I have a float tube question that really doesnt pertain to regulations: I recently bought a brand new caddiss navigator II from a person (i think its new since it was sealed in a box and it smelled new) and i inflated it a little less like the manual says "until the wrinkles are gone, yadi, yadi, yadi." When i got into the water with it, after around....15 mins, most of the chambers were not deflating but were deflated a little bit. I looked and there was no signs of holes or anything. im 5'9" 225 lbs so im wondering if its normal for the chambers to deflate a little bit since im a big guy or if i should just inflate the tube more next time. What do you guys think?


----------



## deltaoscar (Apr 4, 2009)

westtoledofisherman said:


> im fighting to find out for myself what i have to do to have this thing legal because in another thread i asked something similar to this question and i got a bunch of replies back from people whom have contacted ODNR about this and one guy said that you pretty much have to do everything to it just shy of having the navy issue you sonar and radar for the tube.
> 
> I have a float tube question that really doesnt pertain to regulations: I recently bought a brand new caddiss navigator II from a person (i think its new since it was sealed in a box and it smelled new) and i inflated it a little less like the manual says "until the wrinkles are gone, yadi, yadi, yadi." When i got into the water with it, after around....15 mins, most of the chambers were not deflating but were deflated a little bit. I looked and there was no signs of holes or anything. im 5'9" 225 lbs so im wondering if its normal for the chambers to deflate a little bit since im a big guy or if i should just inflate the tube more next time. What do you guys think?


West,
I've never used a float tube, but if I had to guess it sounds like the air in your tube is getting cooled by the water and contracting. Which would cause your tube to loose a little pressure, not necessarily lose air. Just like if you under inflated it and left it out in the sun it would warm the air and cause it to expand. But, I could also be totally wrong, just my 2 cents.


----------



## westtoledofisherman (Dec 9, 2009)

deltaoscar said:


> West,
> I've never used a float tube, but if I had to guess it sounds like the air in your tube is getting cooled by the water and contracting. Which would cause your tube to loose a little pressure, not necessarily lose air. Just like if you under inflated it and left it out in the sun it would warm the air and cause it to expand. But, I could also be totally wrong, just my 2 cents.

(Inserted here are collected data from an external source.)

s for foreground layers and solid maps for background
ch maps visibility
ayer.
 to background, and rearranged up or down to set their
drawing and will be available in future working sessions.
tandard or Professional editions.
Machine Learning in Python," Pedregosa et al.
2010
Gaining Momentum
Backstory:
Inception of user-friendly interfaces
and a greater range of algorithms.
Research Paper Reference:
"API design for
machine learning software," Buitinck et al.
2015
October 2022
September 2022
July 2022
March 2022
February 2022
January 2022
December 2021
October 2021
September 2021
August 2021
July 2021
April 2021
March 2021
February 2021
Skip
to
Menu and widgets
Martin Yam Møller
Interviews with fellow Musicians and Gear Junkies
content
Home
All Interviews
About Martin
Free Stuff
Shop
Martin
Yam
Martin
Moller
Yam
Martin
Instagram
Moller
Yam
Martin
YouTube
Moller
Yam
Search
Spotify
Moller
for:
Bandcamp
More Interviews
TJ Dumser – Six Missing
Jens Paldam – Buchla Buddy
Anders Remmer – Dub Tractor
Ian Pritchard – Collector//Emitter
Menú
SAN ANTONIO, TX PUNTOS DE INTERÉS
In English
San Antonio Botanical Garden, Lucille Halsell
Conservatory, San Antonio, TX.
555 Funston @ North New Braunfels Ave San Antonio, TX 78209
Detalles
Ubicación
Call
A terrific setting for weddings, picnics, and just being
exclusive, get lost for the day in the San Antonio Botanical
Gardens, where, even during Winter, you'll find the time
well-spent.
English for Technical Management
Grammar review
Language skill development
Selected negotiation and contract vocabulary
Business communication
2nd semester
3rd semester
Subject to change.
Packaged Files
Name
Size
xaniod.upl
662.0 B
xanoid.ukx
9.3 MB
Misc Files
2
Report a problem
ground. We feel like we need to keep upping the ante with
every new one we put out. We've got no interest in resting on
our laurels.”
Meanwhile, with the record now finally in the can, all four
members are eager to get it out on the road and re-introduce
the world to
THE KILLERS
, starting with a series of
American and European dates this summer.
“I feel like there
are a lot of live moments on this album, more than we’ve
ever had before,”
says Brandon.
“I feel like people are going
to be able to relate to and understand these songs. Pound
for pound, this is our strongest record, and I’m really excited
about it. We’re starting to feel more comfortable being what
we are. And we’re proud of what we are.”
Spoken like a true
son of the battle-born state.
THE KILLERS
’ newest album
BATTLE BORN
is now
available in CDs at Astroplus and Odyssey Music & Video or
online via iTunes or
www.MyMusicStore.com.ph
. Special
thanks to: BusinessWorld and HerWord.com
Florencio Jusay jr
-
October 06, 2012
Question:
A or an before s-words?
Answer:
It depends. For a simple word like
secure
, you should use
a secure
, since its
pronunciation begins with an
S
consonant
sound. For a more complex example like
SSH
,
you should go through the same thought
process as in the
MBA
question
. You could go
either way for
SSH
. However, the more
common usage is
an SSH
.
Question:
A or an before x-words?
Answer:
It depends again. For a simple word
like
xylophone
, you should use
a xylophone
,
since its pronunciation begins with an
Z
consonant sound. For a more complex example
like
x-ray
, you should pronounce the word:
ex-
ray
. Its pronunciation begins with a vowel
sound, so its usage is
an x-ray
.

Thanks man! that explains it since the water temp was around 54. So if it is this, is there anything i can do to avoid it like maybe over inflate a little bit or is it ok to just loose a little pressure?


----------



## Snakecharmer (Apr 9, 2008)

westtoledofisherman said:


> Thanks man! that explains it since the water temp was around 54. So if it is this, is there anything i can do to avoid it like maybe over inflate a little bit or is it ok to just loose a little pressure?


In this cool weather you could overinflate but watch out is particular if your tube is in your truck or vehicle interior. It may be cool outside but hot inside and you don't want it to blow.


----------



## Phil1907 (Apr 1, 2007)

Think registering inner tubes comes in Obama's 2nd term.


----------